Submitted to: Plant and Soil
Publication Type: Peer Reviewed Journal
Publication Acceptance Date: 6/15/2004
Publication Date: 3/6/2005
Citation: Neagle, E.R., Burton, J.W., Carter Jr, T.E., Rufty, T.W. 2005. Influence of seed nitrogen content on seedling growth and recovery from nitrogen stress. Plant and Soil Journal. 271:328-340. Interpretive Summary: Soybean seeds have high levels of nitrogen stored in protein. About 40% of a soybean seed is protein. This is used by seedlings in germination and early seedling growth. This is important for plant growth before the root system is large enough to acquire the nitrogen from the soil needed for the plant to grow. It is even more important if the plant is growing in nitrogen devicient infertile soils. This research shows that higher protein soybeans, those with more stored N in the seeds, grow better in poor soil nitrogen conditions than soybeans with lower levels on stored nitrogen.

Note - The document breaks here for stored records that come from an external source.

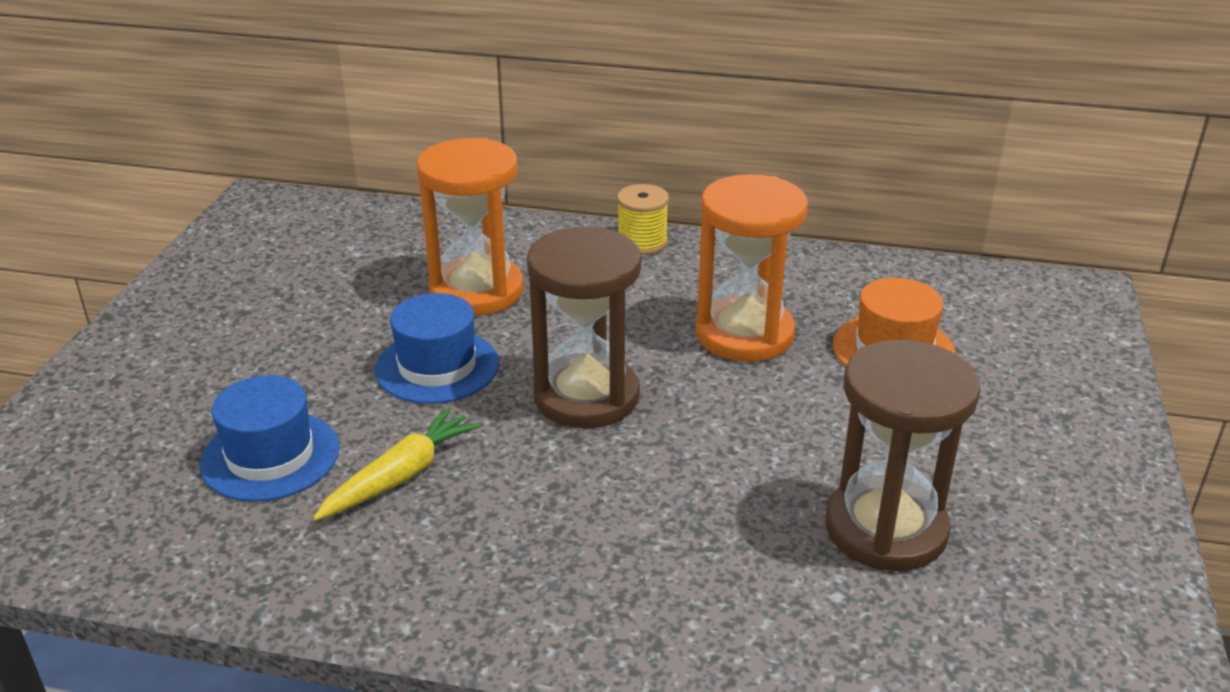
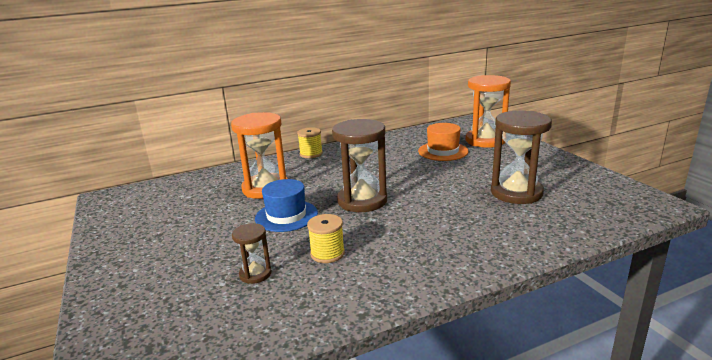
camera: 35 degrees left, 10 degrees down
(270, 456) = (255, 274): blue hat -> brown hourglass
(401, 475) = (327, 253): yellow carrot -> yellow spool
(744, 334) = (389, 164): orange hourglass -> orange hourglass (485, 140)

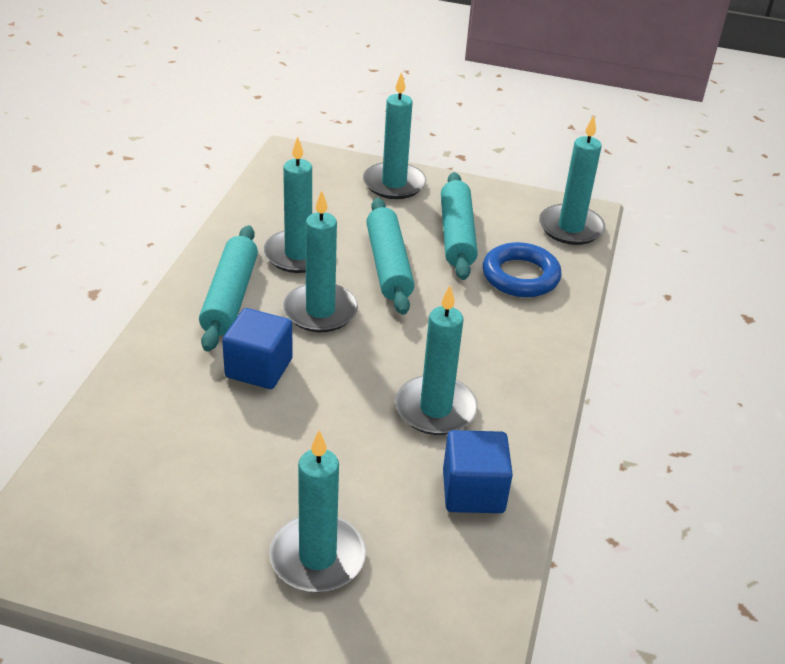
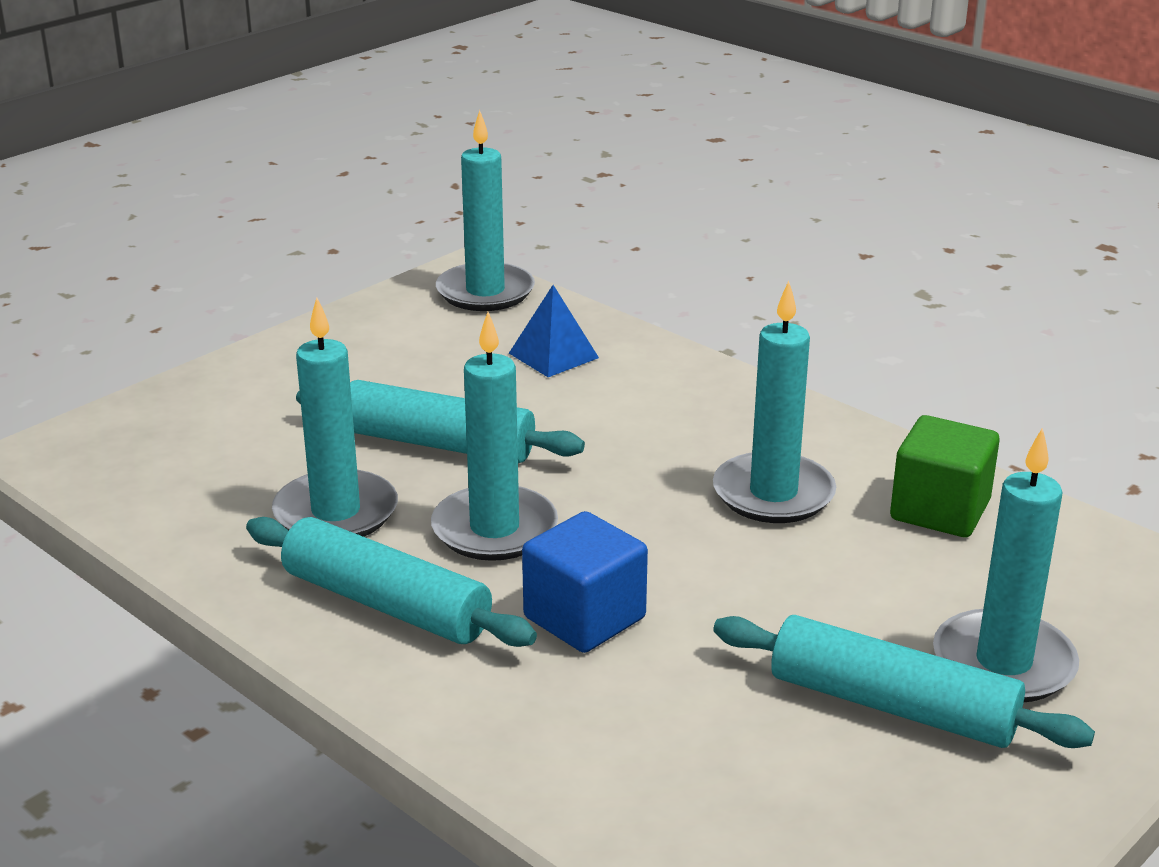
camera: 60 degrees left, 10 degrees down
(394, 184) = (242, 384): turquoise candle -> none
(457, 235) = (420, 372): turquoise rolling pin -> turquoise rolling pin (892, 705)
(473, 491) = (940, 510): blue cube -> green cube
(520, 276) = (553, 355): blue ring -> blue pyramid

Technical Abstract: In low fertility conditions, germinating seedlings are heavily dependent upon N from seed reserves for growth and development. Experiments were conducted to examine the influence of seed N content and mobilization on leaf development and the ability to take up nitrate and up-regulate leaf growth processes during recovery from the period of N deprivation. Genetically homozygous soybean lines with a range of seed N contents were grown in hydroponics culture without an external N source. Microscopic analyses of the apical meristem and plant exposure to labeled 15N-nitrate allowed precise descriptions of changes in leaf initiation and nitrate uptake during recovery. In seedlings grown without N, inhibitions of leaf expansion and leaf initiation were detectible in the second week after germination, and both were inversely related to the amount of N released from the seed. The S/R ratio decreased, indicating early N stress, but the S/R adjustments were not proportional to the degree of N stress as occurs with older plants, suggesting limitations in C availability. When external N was supplied to plants after 15 or 23 days of N deprivation, the induction period for nitrate uptake was longer than that normally observed with N-replete seedlings, and rates of growth during recovery from the N stress were correlated with initial seed N contents. The inhibition of individual leaf expansion was released only if leaves were at an early developmental stage. Leaf initiation at the apical meristem immediately responded to the presence of external nitrate, with initiation rates approaching those for +N controls. The results indicate that seedling vigor in infertile conditions and the ability to respond to available N are strongly influenced by seed resources.